= Jörg Imberger =

Australian civil engineer (born 1942)

Jörg Imberger (born September 10, 1942) is an Australian civil engineer.

Imberger studied civil engineering at the University of Melbourne, graduating with a bachelor's degree in 1963. He pursued further study in the subject at the University of Western Australia, completing a master's degree in 1966. Imberger earned his doctorate in civil engineering with specialization in coastal engineering from the University of California, Berkeley in 1970. Imberger began teaching as an associate professor at Berkeley in 1976. He returned to Australia to assume the Winthrop Professorship at the University of Western Australia in 1979. After his retirement in 2015, Imberger accepted an adjunct professorship at the University of Miami.

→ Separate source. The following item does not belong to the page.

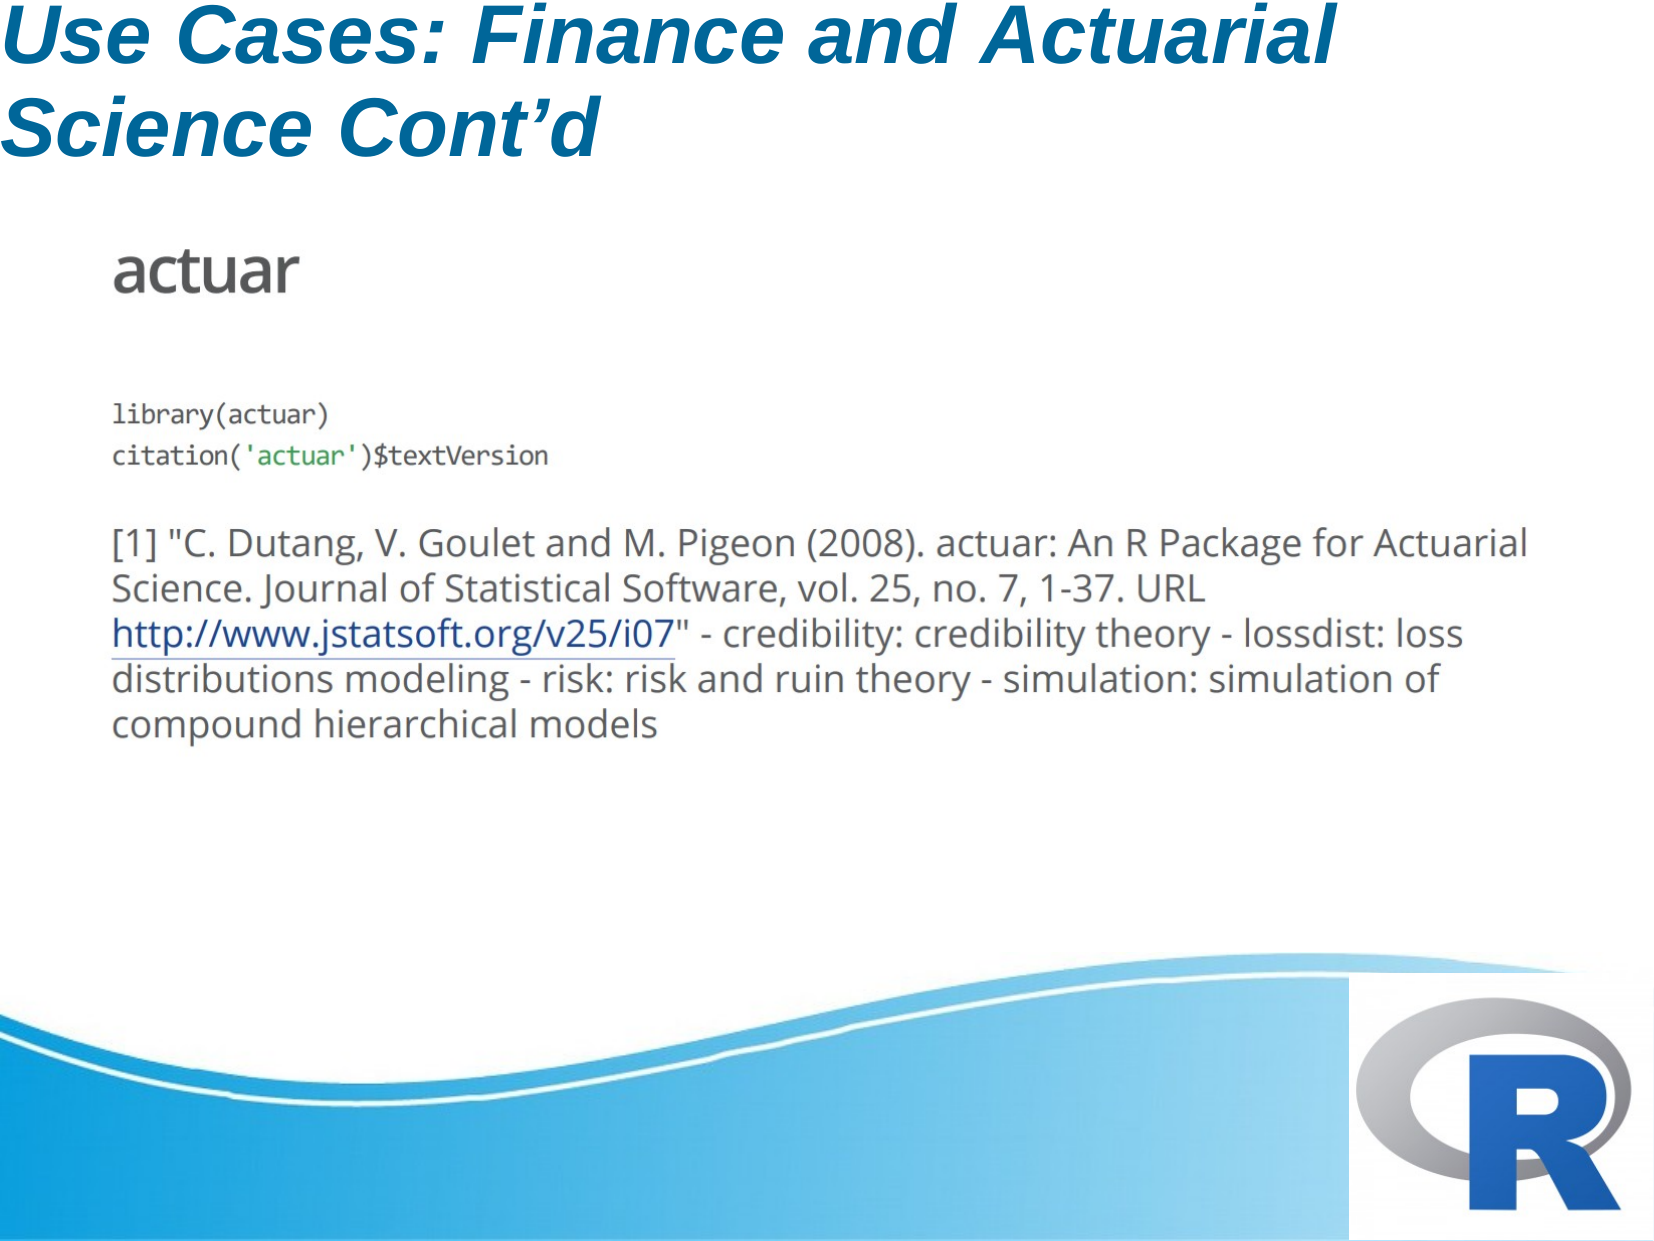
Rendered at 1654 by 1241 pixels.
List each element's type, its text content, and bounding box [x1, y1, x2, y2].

title Use Cases: Finance and Actuarial Science Cont’d [0, 0, 1591, 166]
picture [0, 952, 1654, 1241]
picture [0, 209, 1654, 840]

Over the course of his career, Imberger has received the Peter Nicol Russell Memorial Medal (1995), the Stockholm Water Prize (2001), and the A.C. Redfield Lifetime Achievement Award (2007), among others. He became a member of the Order of Australia in 1992, and a fellow of the Australian Academy of Science in 1993. Imberger has been elected to an equivalent honor within the Australian Academy of Technological Sciences and Engineering, as well as the Institute of Engineers, Australia, American Geophysical Union (2007), and Royal Academy of Engineering (2008). In 2006, he was elected a member of the National Academy of Engineering for contributions to and international leadership in the environmental fluid dynamics of lakes, reservoirs, estuaries, and coastal seas.